“In Moments of Crisis, Behind Every Moderate Liberal, There’s a Fascist”
- David Broder
Bolivia’s ousted vice president Álvaro García Linera told Jacobin about last Sunday’s coup d’état and the murderous violence now being unleashed against Evo Morales’s supporters.

A woman gestures and shouts during the funeral of people killed during clashes between police and supporters of Evo Morales in the entrance of a major fuel plant, at San Antonio de Asis Church on November 20, 2019 in El Alto, outskirts of La Paz, Bolivia. Gaston Brito Miserocchi / Getty Images
Since its first election triumph in late 2005, Evo Morales’s Movement toward Socialism (MAS) has had unparalleled success in transforming one of Latin America’s poorest countries. In thirteen years of MAS government, a quarter of the population was lifted out of extreme poverty, the indigenous majority finally came to the heart of public life, and Bolivia enjoyed the region’s most consistently high GDP growth.
All this came to an end on November 10, as army chiefs forced President Morales to resign. After the weeks of intense right-wing mobilization following Morales’s October 20 election victory — with widespread but unevidenced claims that the vote was fraudulent — the far-right paramilitary leader Luis Fernando Camacho triumphantly marched into La Paz, promising to put “God back in the presidential palace.” Morales was forced to flee the capital, expressing his hope that his resignation could stem the opposition violence.

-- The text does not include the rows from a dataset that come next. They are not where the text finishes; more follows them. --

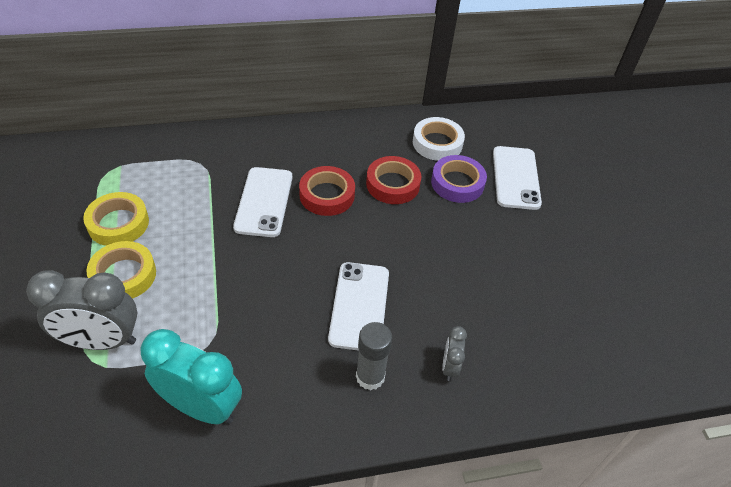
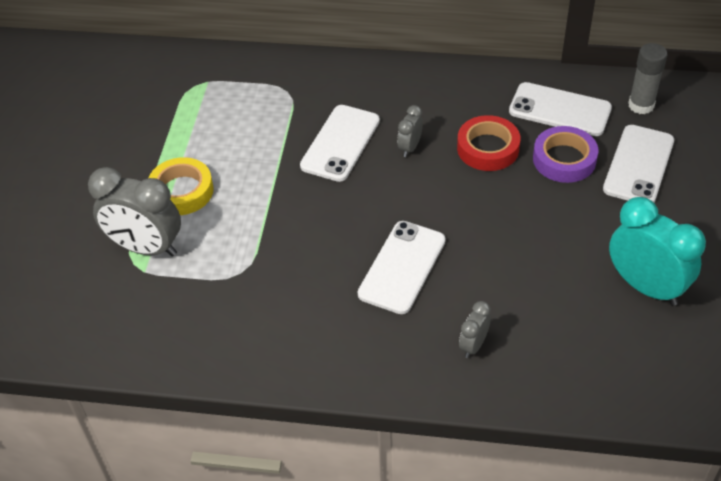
camera: 25 degrees right, 0 degrees up
yellow tape [83,192,149,246] -> none
turquoise clock [140,329,242,424] -> turquoise clock moved to [609,197,706,306]
red tape [299,166,355,216] -> grey clock [397,105,423,157]
grey glue stick [356,322,392,390] -> grey glue stick moved to [628,43,668,114]
white tape [413,117,465,161] -> white phone [509,82,612,136]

Yet even after the coup, the new authorities have pursued a violent campaign of vengeance against the ousted MAS — and even the populations whom its rule most benefited. Under self-proclaimed president Jeanine Áñez, street violence by white supremacist gangs has spiraled along with police and army repression of anti-coup protesters. Around two dozen people have been killed in the last week and half, as the violence against indigenous people and representatives of MAS and social movements intensifies.